Longtime Clinton loyalists Paul Begala and James Carville, who have endorsed Obama's White House bid, told CNN’s Wolf Blitzer Friday a Politico report claiming the Obama campaign did not officially consider Clinton for the coveted position would likely further anger some Democrats already wary of the Illinois senator. Both Carville and Begala are CNN contributors.
The matter is even made worse, Begala said, by the fact that Obama himself suggested to reporters earlier in the summer that he would consider Clinton, saying his one-time rival would be on "anybody's shortlist."

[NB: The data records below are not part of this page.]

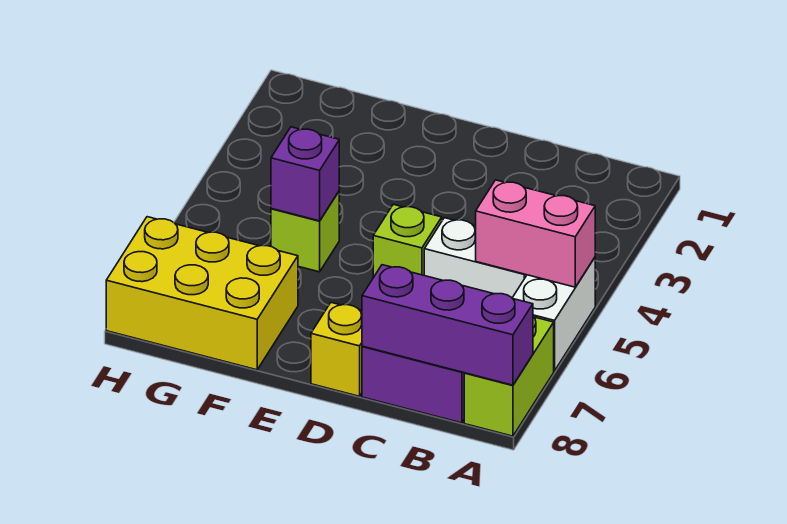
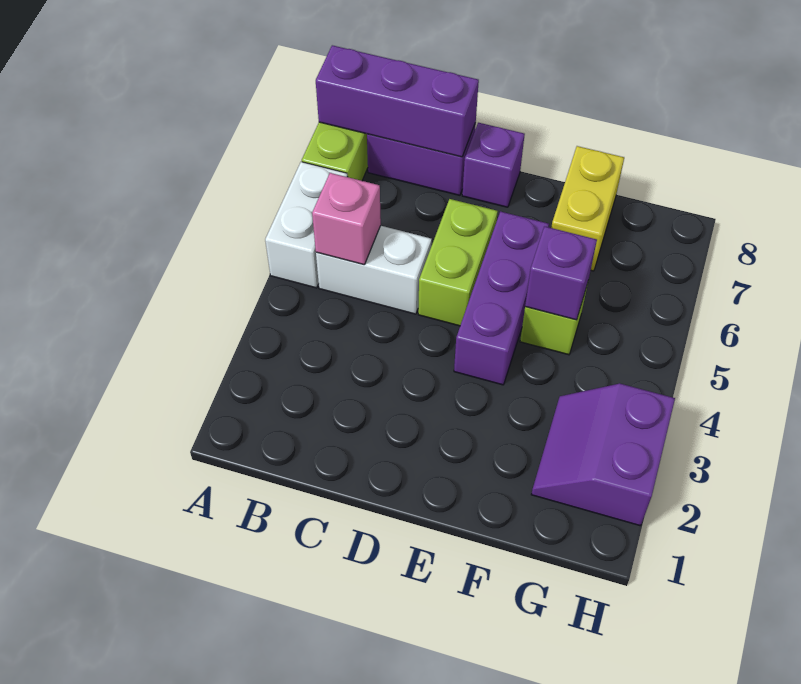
pink 1x2 brick [476,180,595,287] -> pink 1x1 brick [312,173,381,265]
lime 1x1 brick [373,204,442,278] -> lime 1x2 brick [418,199,498,326]
yellow 1x1 brick [311,303,362,396] -> purple 1x1 brick [462,123,525,207]
none -> purple 1x3 brick [454,211,549,385]
yellow 2x3 brick [106,217,298,370] -> yellow 1x2 brick [551,146,624,271]
none -> purple 2x2 slope [531,384,675,526]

"There's two camps in Hillary land - there's the peacemakers and the PUMAs - Party Unity My Aunt Fannie," Begala said. "They're still not behind Obama. Some of them are stirring up a lot of trouble. I don't like it. I'm a peace maker. This story empowers the PUMA crowd because they see this, and I do too, as sort of disrespecting Senator Clinton and breaking Senator Obama's word.

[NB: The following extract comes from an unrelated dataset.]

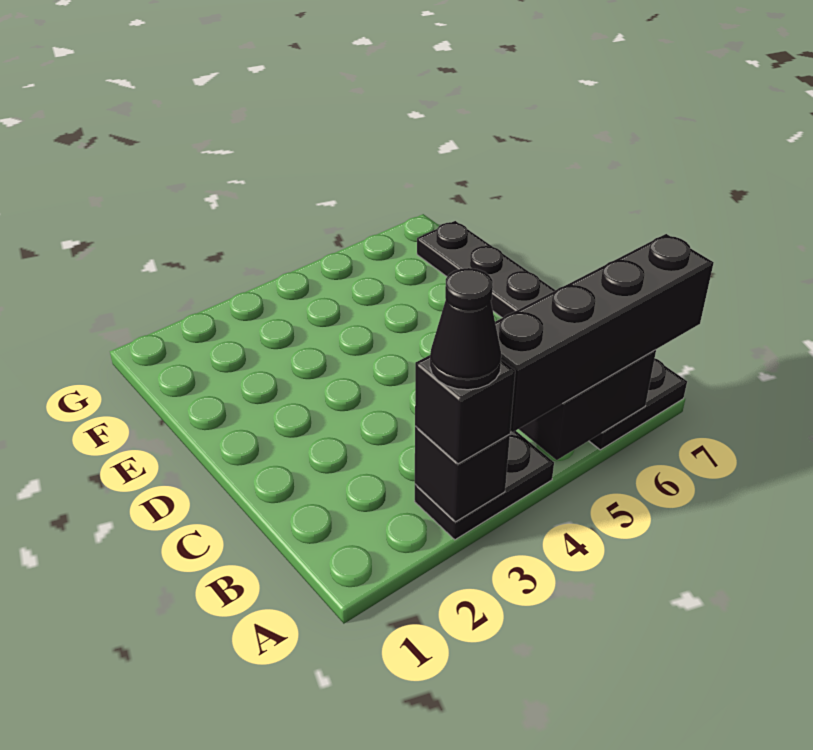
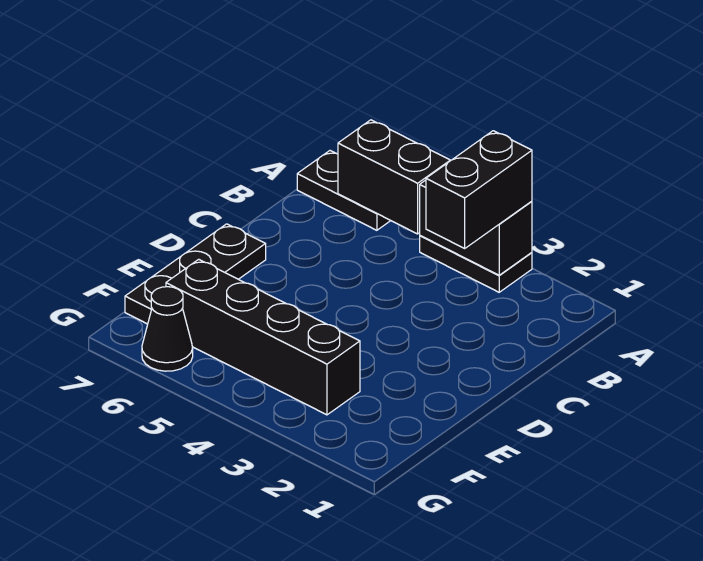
black 1x1 brick [415,426,510,522] -> black 1x2 brick [420,180,532,275]
black 1x1 brick [415,355,515,464] -> black 1x2 brick [426,131,532,248]
black 1x1 cone [430,268,501,390] -> black 1x1 cone moved to [142,287,193,371]
black 1x4 brick [495,234,714,432] -> black 1x4 brick moved to [166,259,360,415]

"It's the one glitch in a beautiful process," Begala also said.
Carville, who along with Begala donated the maximum allowable amount to Obama's campaign immediately after Clinton exited the race, expressed particular frustration over reports Obama had not asked Clinton about her thoughts on who should fill the vice presidential slot on the ticket.
"I think we suffered a big blow today to the hard-liners," he said. "I don't think he's spoken to Senator Clinton about the vice presidency or even sought her counsel."

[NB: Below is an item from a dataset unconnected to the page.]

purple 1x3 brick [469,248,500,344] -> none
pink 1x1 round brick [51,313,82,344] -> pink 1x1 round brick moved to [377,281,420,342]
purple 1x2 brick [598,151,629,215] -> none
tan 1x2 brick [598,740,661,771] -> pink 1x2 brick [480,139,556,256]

"We may be surprised if he picks her, but after that, it was pretty clear that not only were they not interested in had having her, they were not interested in her opinion," he added.
But former Clinton lawyer Greg Craig, who has supported Obama this election cycle, suggested Friday Clinton did not need to be formally vetted by the Obama campaign because of her lengthy stint in the public eye.
“I think that Senator Clinton is well known," he said. "Her service is well known. Her record is well known. And she herself said to the world that she's been vetted and ready to serve."
Meanwhile, appearing at the New York State Fair Friday, Clinton said she has never been interested in being Obama’s vice president.
I never said I [wanted the job],” she told reporters. “I have always said I will do whatever I can because I feel so strongly in making sure that we elect Senator Obama our next president.”